Look at the first four rules of Margaret Atwood’s 10 rules for writing:

  1. Take a pencil to write with on aeroplanes. Pens leak. But if the pencil breaks, you can’t sharpen it on the plane, because you can’t take knives with you. Therefore: take two pencils.
  2. If both pencils break, you can do a rough sharpening job with a nail file of the metal or glass type.
  3. Take something to write on. Paper is good. In a pinch, pieces of wood or your arm will do.
  4. If you’re using a computer, always safeguard new text with a ­memory stick.

These are all about preserving your work, your ideas. That’s forty percent. The other rules, the ones devoted to the craft of writing, have to share the remaining sixty. Think about that.

The premium we place on ideas.

But at what point do you draw the line when it comes to stopping what you are doing to record an idea: how many times do you interrupt the family dinner? The mowing of the lawn? The cross-country run? How many times do you wake up in the middle of the night to write that rare never before thought idea down in your diary?

Not to mention, there’s the risk you may interrupt the full blossoming of an idea if you prematurely stop what you are doing to write it down.

Well, this is what do you do when you can’t — or don’t — want to stop to write down an idea: either memorize it or concoct a narrative around it.

Let me show you how these work.

What to Do If You Want to Memorize Something

Memorize the idea means nothing more than repeating it until you burn it in your memory. Perhaps it was a cute little sentence that will be perfect for opening up an article. Repeat it over and over again. Just like you would memorize any other fact.

How to Let an Idea Unfold By Concocting a Narrative

Concocting a narrative means nothing more than allowing the idea to unfold. For instance, the roads I run on are surrounded by woods and farm fields. We are outside of city limits. We are in the country. And people shoot guns in the country.

I don’t go a day without hearing a shot fired. Somewhere far away, of course. Maybe they’re scaring away a coyote or banging a quail. Nevertheless, near enough to send my brain into a creative rampage. And the only way I can corral these ideas is to embed them into a story — with vivid milestones.

When I get home I take a shower and eat breakfast. When I finally sit down at my desk I open one of my notebooks, mechanical pencil in hand, and use those milestones to walk my way back to the original idea. That’s concocting a narrative to save an idea from oblivion.

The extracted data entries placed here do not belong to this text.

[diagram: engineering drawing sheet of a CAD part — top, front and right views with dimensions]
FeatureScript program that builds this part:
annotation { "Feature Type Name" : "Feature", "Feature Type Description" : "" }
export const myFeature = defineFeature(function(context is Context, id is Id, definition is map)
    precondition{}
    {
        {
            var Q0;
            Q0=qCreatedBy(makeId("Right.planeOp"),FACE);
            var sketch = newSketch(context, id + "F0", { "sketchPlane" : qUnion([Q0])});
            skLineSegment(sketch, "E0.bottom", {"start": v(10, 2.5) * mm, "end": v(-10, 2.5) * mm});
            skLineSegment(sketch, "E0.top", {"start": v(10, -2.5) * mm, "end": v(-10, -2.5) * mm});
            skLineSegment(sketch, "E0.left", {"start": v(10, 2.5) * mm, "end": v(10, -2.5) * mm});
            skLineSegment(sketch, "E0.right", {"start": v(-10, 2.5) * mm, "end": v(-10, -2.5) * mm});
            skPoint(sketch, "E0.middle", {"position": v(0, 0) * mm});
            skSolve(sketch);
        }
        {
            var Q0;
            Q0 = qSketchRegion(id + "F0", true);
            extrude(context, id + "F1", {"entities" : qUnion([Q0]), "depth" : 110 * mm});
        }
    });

What Happens When We Hoard Ideas

Now let’s address something else that occurs. We hoard ideas so we don’t have to deal with the blank page. And we accumulate, store, and organize those ideas.

Some of us are better at this than others. If you are like me, then you are a vacuum. Nothing is sacred. You swallow the world around you like a renegade sink hole.

Books, articles, videos, movies, songs, images, conversations. The best of us can’t keep up with it all. It is the back of a cereal box at breakfast. An American Scientific article in the bathroom. A TED talk while you sit in your dentist’s chair. So many ideas you are stuffing into your brain, and then stuffing into your notebooks.

Then there’s the stack of notebooks. The stack of notecards. Napkins and sheets of paper covered with drawings, concepts, and objectives stuffed into a leather legal portfolio.

Yet we still stare at the blank page. Disabled in the face of so much material. Material that seems, after re-reading, weird at best. Wasn’t there something more profound than this?

Possibly that profoundness is still in your head. Buried. All you need to do is kick up the dirt. By picking up your journal or opening your laptop and writing: “I had this idea. Now it doesn’t seem very good, but there was something else … oh, yeah ….”

A page later and a catalog of good ideas are marching toward you.

Trust the Process

Here’s the moral of the story: trust the process. The mind engaged will pillage the ideas in your head. It’s an act of discovery. And the act of writing initiates it.

So don’t torment yourself over lost ideas. You can find them. Just trust the process.